I had gone my round through the rooms, and, little disposed to be social, had crept into the retreat of a window-niche, pleased to think myself screened by its draperies,—not that I was melancholy, far from it; for the letter I had received that morning from Lilian had raised my whole being into a sovereignty of happiness high beyond the reach of the young pleasure-hunters, whose voices and laughter blended with that vulgar music.

To read her letter again I had stolen to my nook, and now, sure that none saw me kiss it, I replaced it in my bosom.

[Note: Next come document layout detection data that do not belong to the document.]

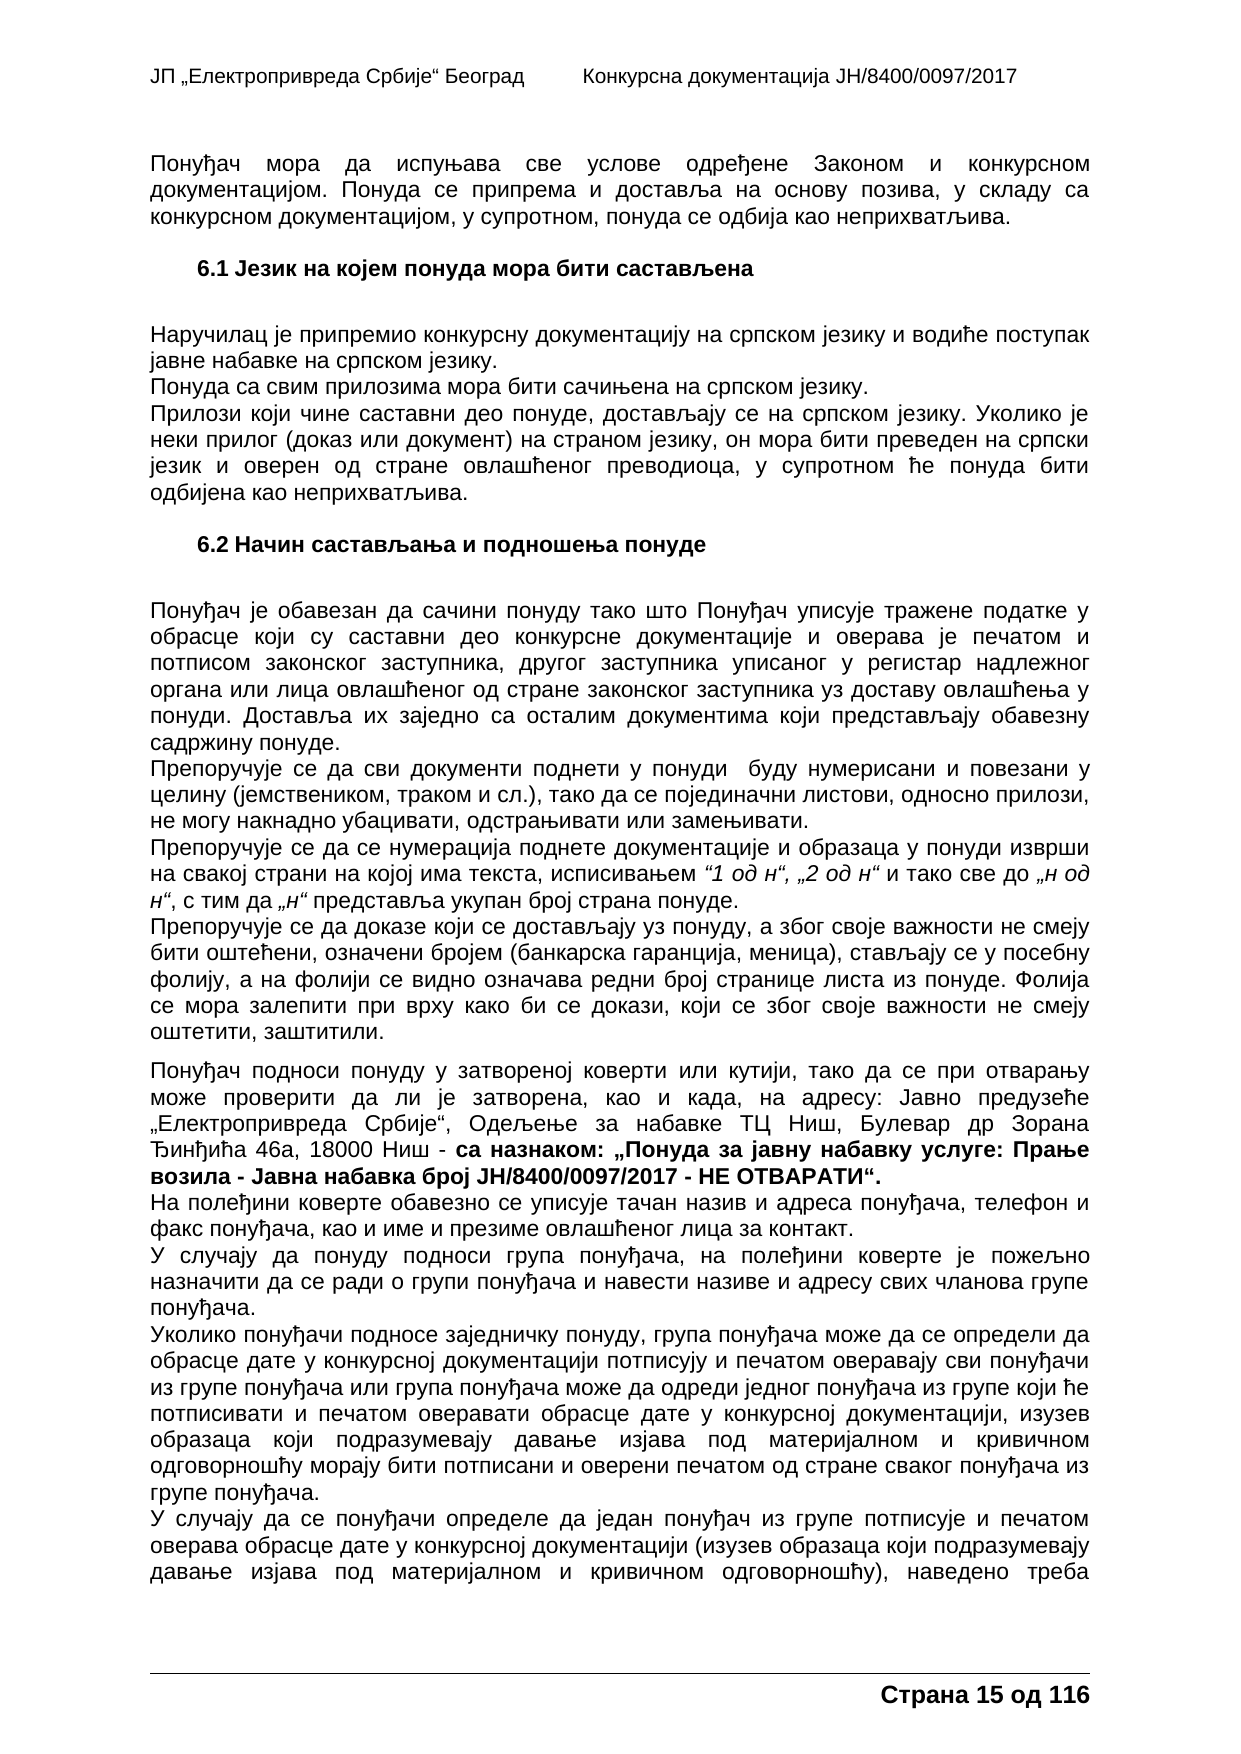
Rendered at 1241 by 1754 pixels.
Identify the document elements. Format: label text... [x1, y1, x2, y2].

text Наручилац је припремио конкурсну документацију на српском језику и водиће поступак јавне набавке на српском језику. [150, 321, 1090, 373]
text Препоручује се да се нумерација поднете документације и образаца у понуди изврши на свакоj страни на којој има текста, исписивањем “1 од н“, „2 од н“ и тако све до „н од н“, с тим да „н“ представља укупан број страна понуде. [150, 834, 1090, 913]
text У случају да понуду подноси група понуђача, на полеђини коверте је пожељно назначити да се ради о групи понуђача и навести називе и адресу свих чланова групе понуђача. [150, 1242, 1090, 1321]
text На полеђини коверте обавезно се уписује тачан назив и адреса понуђача, телефон и факс понуђача, као и име и презиме овлашћеног лица за контакт. [150, 1189, 1090, 1242]
text Понуђач је обавезан да сачини понуду тако што Понуђач уписује тражене податке у обрасце који су саставни део конкурсне документације и оверава је печатом и потписом законског заступника, другог заступника уписаног у регистар надлежног органа или лица овлашћеног од стране законског заступника уз доставу овлашћења у понуди. Доставља их заједно са осталим документима који представљају обавезну садржину понуде. [150, 597, 1090, 755]
list Начин састављања и подношења понуде [197, 531, 1090, 558]
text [150, 1505, 1090, 1584]
text Препоручује се да сви документи поднети у понуди буду нумерисани и повезани у целину (јемствеником, траком и сл.), тако да се појединачни листови, односно прилози, не могу накнадно убацивати, одстрањивати или замењивати. [150, 755, 1090, 834]
text Понуђач мора да испуњава све услове одређене Законом и конкурсном документацијом. Понуда се припрема и доставља на основу позива, у складу са конкурсном документацијом, у супротном, понуда се одбија као неприхватљива. [150, 150, 1090, 229]
text Понуда са свим прилозима мора бити сачињена на српском језику. [150, 373, 1090, 400]
text Понуђач подноси понуду у затвореној коверти или кутији, тако да се при отварању може проверити да ли је затворена, као и када, на адресу: Јавно предузеће „Електропривреда Србије“, Одељење за набавке ТЦ Ниш, Булевар др Зорана Ђинђића 46а, 18000 Ниш - са назнаком: „Понуда за јавну набавку услуге: Прање возила - Јавна набавка број ЈН/8400/0097/2017 - НЕ ОТВАРАТИ“. [150, 1057, 1090, 1189]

I looked through the parted curtain; the room was comparatively empty; but there, through the open folding-doors, I saw the gay crowd gathered round the dancers, and there again, at right angles, a vista along the corridor afforded a glimpse of the great elephant in the deserted museum.

Presently I heard, close beside me, my host's voice.

"Here's a cool corner, a pleasant sofa, you can have it all to yourself. What an honour to receive you under my roof, and on this interesting occasion! Yes, as you say, there are great changes in L—— since you left us. Society has much improved. I must look about and find some persons to introduce to you. Clever! oh, I know your tastes. We have a wonderful man,—a new doctor. Carries all before him; very high character, too; good old family, greatly looked up to, even apart from his profession. Dogmatic a little,—a Sir Oracle,—'Lets no dog bark;' you remember the quotation,—Shakspeare. Where on earth is he? My dear Sir Philip, I am sure you would enjoy his conversation."

Sir Philip! Could it be Sir Philip Derval to whom the mayor was giving a flattering yet scarcely propitiatory description of myself? Curiosity combined with a sense of propriety in not keeping myself an unsuspected listener; I emerged from the curtain, but silently, and reached the centre of the room before the mayor perceived me. He then came up to me eagerly, linked his arm in mine, and leading me to a gentleman seated on a sofa, close by the window I had quitted, said,—

"Doctor, I must present you to Sir Philip Derval, just returned to England, and not six hours in L——. If you would like to see the museum again, Sir Philip, the doctor, I am sure, will accompany you."

"No, I thank you; it is painful to me at present to see, even under your roof, the collection which my poor dear friend, Dr. Lloyd, was so proudly beginning to form when I left these parts."

"Ay, Sir Philip, Dr. Lloyd was a worthy man in his way, but sadly duped in his latter years; took to mesmerism, only think! But our young doctor here showed him up, I can tell you."

Sir Philip, who had acknowledged my first introduction to his acquaintance by the quiet courtesy with which a well-bred man goes through a ceremony that custom enables him to endure with equal ease and indifference, now evinced by a slight change of manner how little the mayor's reference to my dispute with Dr. Lloyd advanced me in his good opinion. He turned away with a bow more formal than his first one, and said calmly,

"I regret to hear that a man so simple-minded and so sensitive as Dr. Lloyd should have provoked an encounter in which I can well conceive him to have been worsted. With your leave, Mr. Mayor, I will look into your ballroom. I may perhaps find there some old acquantances."